"Percayalah, aku tahu itu," jawabnya. "Dia adalah belahan jiwaku yang terhormat. Dan kau adalah sosiopat arogan yang bertekad menghancurkan seluruh keluargaku."
Dia berhenti, emosinya memancar di atas ikatan pasangan kami, baik pahit maupun manis. "Tapi dia ada di dalam dirimu. Dia harus. Dan itulah mengapa Aku melakukan ini. Untuk mendapatkan dia kembali. Sehingga Kamu, Aku, dan putra kami dapat menjadi keluarga seperti yang dia janjikan jika Aku selamat dari kelahiran ini."

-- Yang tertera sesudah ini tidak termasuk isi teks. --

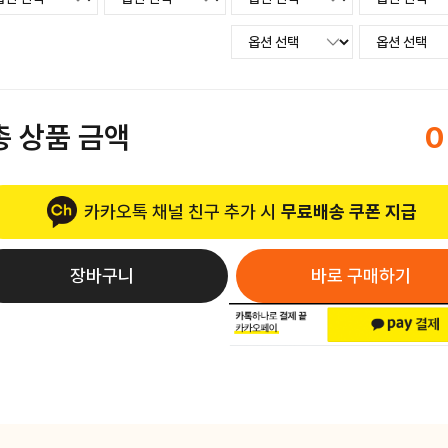
총 상품 금액
0
카카오톡 채널 친구 추가 시
무료배송 쿠폰 지급
장바구니
바로 구매하기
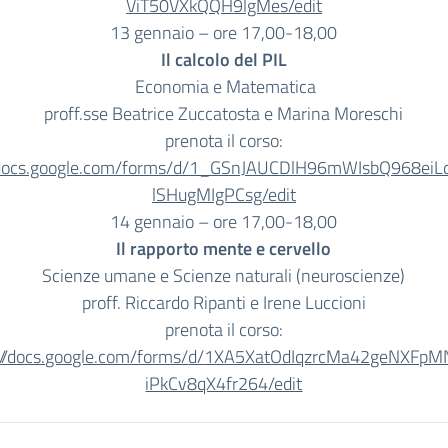
ViT50VXkQQH9lgMes/edit
13 gennaio – ore 17,00-18,00
Il calcolo del PIL
Economia e Matematica
proff.sse Beatrice Zuccatosta e Marina Moreschi
prenota il corso:
/docs.google.com/forms/
d/1_
GSnJAUCDlH96mWIsbQ968eiL
lSHugMIgPCsg/edit
14 gennaio – ore 17,00-18,00
Il rapporto mente e cervello
Scienze umane e Scienze naturali (neuroscienze)
proff. Riccardo Ripanti e Irene Luccioni
prenota il corso:
://docs.google.com/forms/
d/
1XA5XatOdIqzrcMa42geNXFpM
iPkCv8qX4fr264/edit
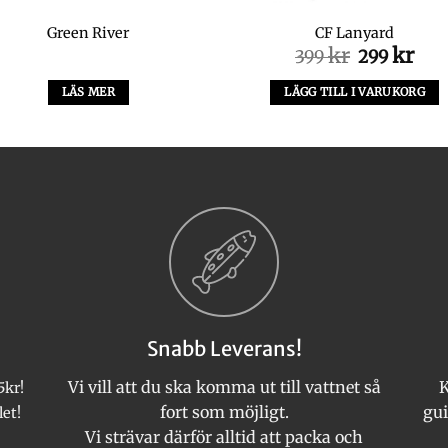
Green River
CF Lanyard
Det
Det
kr
kr
399
299
ursprungli
nuv
priset
pris
LÄS MER
LÄGG TILL I VARUKORG
var:
är:
399 kr.
299 
Snabb Leverans!
Vi vill att du ska komma ut till vattnet så
K
5kr!
fort som möjligt.
gui
let!
Vi strävar därför alltid att packa och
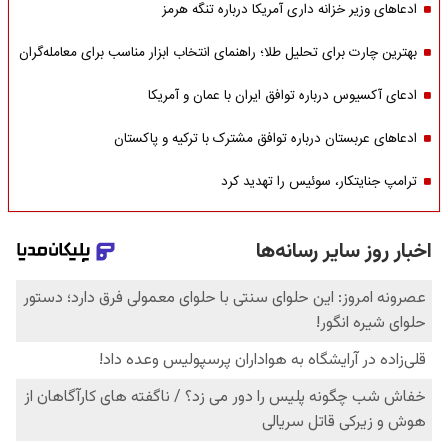
ادعاهای وزیر خزانه داری آمریکا درباره تنگه هرمز
بهترین چارت برای تحلیل طلا؛ راهنمای انتخاب ابزار مناسب برای معامله‌گران
ادعای آکسیوس درباره توافق ایران با عمان و آمریکا
ادعاهای عربستان درباره توافق مشترک با ترکیه و پاکستان
ترامپ جنایتکار، سوئیس را تهدید کرد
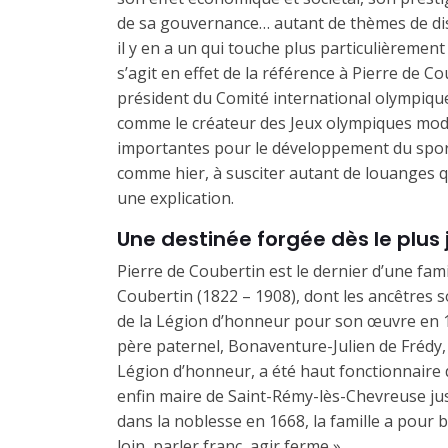
de sa gouvernance… autant de thèmes de dis
il y en a un qui touche plus particulièrement
s’agit en effet de la référence à Pierre de C
président du Comité international olympiqu
comme le créateur des Jeux olympiques mode
importantes pour le développement du sport,
comme hier, à susciter autant de louanges qu
une explication.
Une destinée forgée dès le plus
Pierre de Coubertin est le dernier d’une fam
Coubertin (1822 – 1908), dont les ancêtres so
de la Légion d’honneur pour son œuvre en 
père paternel, Bonaventure-Ju­lien de Frédy,
Légion d’honneur, a été haut fonction­naire 
enfin maire de Saint-Rémy-lès-Che­vreuse ju
dans la noblesse en 1668, la famille a pour b
loin, parler franc, agir ferme ».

Api Aku berkedip pada kata-katanya. Dan sekali lagi Aku diserang dengan gambar fantasi. Kami berdua, duduk di singgasana kami. Membesarkan putra kami untuk menguasai drakoni dan primata serigala yang bermutasi. Kawin setiap malam, bahkan di luar pembiakan.
Laki-laki Aku bekerja tegang di dalam lipatan bersisik Aku. Kemungkinan merayuku, bersama dengan suaranya di dalam kepalaku. "Yang harus kamu lakukan adalah mengatakan tolong."